No Confidence in Testing Inference on the Regents Exam
Students are learning more statistics in high school math courses than ever before, which is great: statistical literacy is essential to life in the modern world. But statistical techniques are subtle, and must be taught and tested carefully. To that point, consider question 35 from the June 2022 Algebra 2 Regents exam, which involves the important but tricky concept of statistical inference.
The set up of the problem establishes that 65% of a city’s residents drive to work, and an intervention hopes to reduce that percentage. The ultimate question is this: After the intervention, is a random sample of residents in which 61% drive to work evidence that the intervention was successful?
In order to establish the context for making an inference, a dot plot of sample proportions from simulated samples is shown. The trouble begins with the student directive:
“Construct a plausible interval containing the middle 95% of the data.”
What is meant by “the data” here? Does this refer to the simulation data? Because if so, that wouldn’t make sense. You don’t need to construct a “plausible interval” that contains 95% of the simulation data. It’s all right there. You can construct an exact interval that contains 95% of the data.
You don’t want an interval that contains “the data”. What you want is an the interval that contains the central 95% of the sampling distribution of sample proportions, a theoretical distribution used in making inferences. This interval in the sampling distribution can be constructed using the mean and standard deviation of an individual sample, because in the case of sample proportions the mean and standard deviation of a sample can be used to estimate the mean and standard deviation of the sampling distribution itself.
Drawing inferences using statistics is subtle, and vaguely referring to “the data” confuses and obscures the important details of the process. I spent a lot of time trying to clearly build these ideas up in my book Painless Statistics precisely because I don’t think most students and math teachers, many of whom are now occasional statistics teachers, really understand the connection between sampling distributions, estimators, and inference making.
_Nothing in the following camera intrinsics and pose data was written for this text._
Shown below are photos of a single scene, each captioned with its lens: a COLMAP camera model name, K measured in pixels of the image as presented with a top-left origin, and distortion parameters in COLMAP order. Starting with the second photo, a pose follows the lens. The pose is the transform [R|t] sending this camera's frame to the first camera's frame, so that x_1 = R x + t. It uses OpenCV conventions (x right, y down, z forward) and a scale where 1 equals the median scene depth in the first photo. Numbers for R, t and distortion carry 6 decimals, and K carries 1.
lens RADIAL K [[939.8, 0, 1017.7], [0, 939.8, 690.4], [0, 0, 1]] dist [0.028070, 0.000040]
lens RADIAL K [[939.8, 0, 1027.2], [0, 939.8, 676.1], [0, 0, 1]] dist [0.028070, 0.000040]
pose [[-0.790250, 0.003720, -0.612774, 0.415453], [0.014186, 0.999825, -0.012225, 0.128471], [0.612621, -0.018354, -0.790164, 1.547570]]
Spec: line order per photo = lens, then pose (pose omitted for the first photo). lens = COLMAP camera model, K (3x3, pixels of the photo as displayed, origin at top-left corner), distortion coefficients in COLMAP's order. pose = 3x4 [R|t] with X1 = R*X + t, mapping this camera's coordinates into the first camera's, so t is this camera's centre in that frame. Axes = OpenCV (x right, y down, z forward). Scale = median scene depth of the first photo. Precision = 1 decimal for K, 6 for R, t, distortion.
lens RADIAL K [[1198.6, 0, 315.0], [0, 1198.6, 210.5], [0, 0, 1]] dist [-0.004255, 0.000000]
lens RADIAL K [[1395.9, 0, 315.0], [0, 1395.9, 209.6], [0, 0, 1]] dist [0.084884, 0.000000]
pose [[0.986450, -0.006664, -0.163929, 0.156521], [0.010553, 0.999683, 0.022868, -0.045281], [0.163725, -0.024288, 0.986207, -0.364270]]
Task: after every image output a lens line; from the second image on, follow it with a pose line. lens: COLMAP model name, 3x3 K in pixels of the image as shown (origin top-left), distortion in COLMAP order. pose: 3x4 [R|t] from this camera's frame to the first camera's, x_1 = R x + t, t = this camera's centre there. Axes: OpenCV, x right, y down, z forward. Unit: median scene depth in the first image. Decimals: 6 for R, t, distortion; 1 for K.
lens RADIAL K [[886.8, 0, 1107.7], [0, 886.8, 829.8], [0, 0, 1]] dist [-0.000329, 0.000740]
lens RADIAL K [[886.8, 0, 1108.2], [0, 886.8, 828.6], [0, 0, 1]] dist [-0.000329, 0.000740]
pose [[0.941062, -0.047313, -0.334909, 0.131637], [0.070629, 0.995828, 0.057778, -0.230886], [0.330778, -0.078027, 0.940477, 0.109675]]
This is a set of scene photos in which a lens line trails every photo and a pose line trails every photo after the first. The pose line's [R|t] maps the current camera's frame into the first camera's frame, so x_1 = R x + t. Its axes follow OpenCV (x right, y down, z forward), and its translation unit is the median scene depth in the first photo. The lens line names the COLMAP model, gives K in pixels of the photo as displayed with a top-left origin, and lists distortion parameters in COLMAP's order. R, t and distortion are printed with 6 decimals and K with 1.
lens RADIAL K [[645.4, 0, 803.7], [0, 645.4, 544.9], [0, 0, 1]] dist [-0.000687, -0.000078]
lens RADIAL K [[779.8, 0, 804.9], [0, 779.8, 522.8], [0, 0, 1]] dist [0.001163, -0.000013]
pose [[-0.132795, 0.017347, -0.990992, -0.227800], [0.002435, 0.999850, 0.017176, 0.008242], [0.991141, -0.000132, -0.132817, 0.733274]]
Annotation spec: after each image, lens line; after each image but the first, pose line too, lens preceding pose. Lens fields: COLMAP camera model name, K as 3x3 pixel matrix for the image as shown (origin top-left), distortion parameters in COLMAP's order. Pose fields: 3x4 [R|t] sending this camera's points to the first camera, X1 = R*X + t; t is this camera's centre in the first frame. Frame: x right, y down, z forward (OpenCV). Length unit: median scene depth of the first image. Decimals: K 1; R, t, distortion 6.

As evidence of that, consider this student response.
The student refers to the interval they’ve constructed as a “confidence interval”. While similar in structure, this is not a confidence interval: a confidence interval is used to estimate an unknown population parameter, which is not what is happening here (the population proportion has already been estimated to be 65%). The fact that this student received full credit for this response suggests there are probably more than a few math teachers out there who also think this is a confidence interval. (At least they aren’t saying a 95% confidence interval means they are 95% confident of their results, as they have done before.)
It’s good that more students are learning more statistics, but in order to teach and learn statistics properly we can’t have our standardized tests working against us.